• What the task requires:
Print out the data exactly, keeping every image out of it.

• Records supplied:
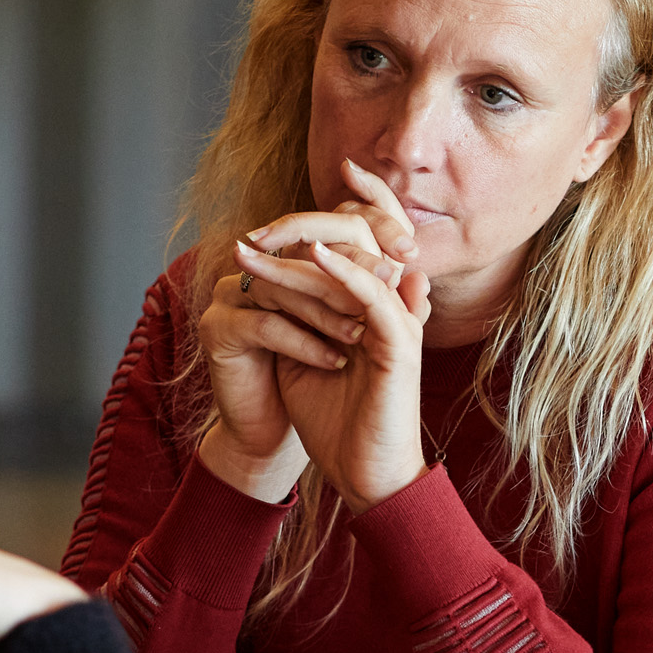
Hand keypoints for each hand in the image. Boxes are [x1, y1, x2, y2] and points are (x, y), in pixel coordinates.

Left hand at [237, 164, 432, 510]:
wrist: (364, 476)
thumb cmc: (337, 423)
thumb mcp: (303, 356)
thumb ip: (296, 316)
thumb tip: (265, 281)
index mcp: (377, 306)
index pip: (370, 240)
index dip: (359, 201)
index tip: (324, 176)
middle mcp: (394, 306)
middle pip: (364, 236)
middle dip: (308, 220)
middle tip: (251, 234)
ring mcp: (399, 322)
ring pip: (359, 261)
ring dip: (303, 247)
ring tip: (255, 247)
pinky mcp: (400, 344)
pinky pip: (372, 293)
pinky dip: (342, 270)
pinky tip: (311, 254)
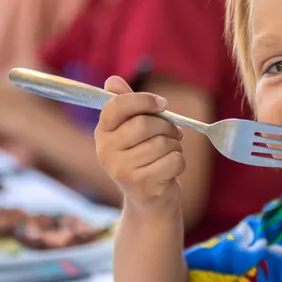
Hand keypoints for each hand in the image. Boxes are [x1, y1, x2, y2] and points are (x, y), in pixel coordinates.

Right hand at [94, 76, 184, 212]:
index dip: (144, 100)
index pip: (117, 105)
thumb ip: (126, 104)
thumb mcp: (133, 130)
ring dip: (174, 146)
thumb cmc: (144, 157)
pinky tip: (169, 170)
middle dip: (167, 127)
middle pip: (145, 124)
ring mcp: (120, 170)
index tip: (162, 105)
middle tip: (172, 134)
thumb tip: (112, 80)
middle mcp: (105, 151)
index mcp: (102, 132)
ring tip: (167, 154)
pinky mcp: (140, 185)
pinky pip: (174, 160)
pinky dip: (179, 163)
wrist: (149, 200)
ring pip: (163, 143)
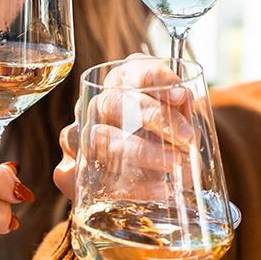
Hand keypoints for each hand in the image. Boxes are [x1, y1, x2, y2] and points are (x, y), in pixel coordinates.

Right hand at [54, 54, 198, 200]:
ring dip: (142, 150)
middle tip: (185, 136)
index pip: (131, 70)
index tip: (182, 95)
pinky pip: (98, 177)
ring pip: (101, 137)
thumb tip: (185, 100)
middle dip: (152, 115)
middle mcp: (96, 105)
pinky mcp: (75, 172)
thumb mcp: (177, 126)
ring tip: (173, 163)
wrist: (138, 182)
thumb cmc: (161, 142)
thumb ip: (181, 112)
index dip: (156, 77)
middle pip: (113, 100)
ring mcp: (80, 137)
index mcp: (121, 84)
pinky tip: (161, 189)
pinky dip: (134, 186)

• Expected answer:
Hand keypoints for each hand in the image. Boxes are [x1, y1, x2, y2] and points are (x, y), in pixel coordinates.

Left hand at [237, 164, 432, 510]:
wrist: (364, 476)
thumb cmc: (337, 423)
thumb mcp: (303, 356)
thumb ip: (296, 316)
thumb tip: (265, 281)
index mcp: (377, 306)
index pip: (370, 240)
index dip: (359, 201)
index tip: (324, 176)
middle mcp: (394, 306)
middle pip: (364, 236)
middle dip: (308, 220)
middle tip: (251, 234)
ring mcp: (399, 322)
ring pip: (359, 261)
ring dip: (303, 247)
ring tip: (255, 247)
pinky mcp: (400, 344)
pinky pip: (372, 293)
pinky dip: (342, 270)
pinky tip: (311, 254)
Hand keypoints for each hand in the image. Boxes are [x1, y1, x2, y2] and points are (x, y), in pixel coordinates.

Right hand at [94, 76, 184, 212]:
index dip: (144, 100)
index pip: (117, 105)
thumb ip: (126, 104)
thumb mcp: (133, 130)
ring dip: (174, 146)
thumb cmc: (144, 157)
pinky tip: (169, 170)
middle dip: (167, 127)
middle pip: (145, 124)
ring mcp: (120, 170)
index tip: (162, 105)
middle tip: (172, 134)
thumb tip: (112, 80)
middle mcp: (105, 151)
index mcp: (102, 132)
ring tip: (167, 154)
pinky mcp: (140, 185)
pinky pip: (174, 160)
pinky dip: (179, 163)
wrist: (149, 200)
ring pip: (163, 143)
Hand keypoints for each hand in the image. Boxes are [x1, y1, x2, y2] and points are (x, y), in pixel coordinates.

Right hand at [54, 54, 198, 200]:
ring dip: (142, 150)
middle tip: (185, 136)
index pip: (131, 70)
index tip: (182, 95)
pinky pip: (98, 177)
ring pip: (101, 137)
thumb tip: (185, 100)
middle dip: (152, 115)
middle mcp: (96, 105)
pinky mcp: (75, 172)
thumb mcp: (177, 126)
ring tip: (173, 163)
wrist: (138, 182)
thumb cmc: (161, 142)
thumb ip: (181, 112)
index dip: (156, 77)
middle pip: (113, 100)
ring mcp: (80, 137)
index mcp: (121, 84)
pinky tip: (161, 189)
pinky dip: (134, 186)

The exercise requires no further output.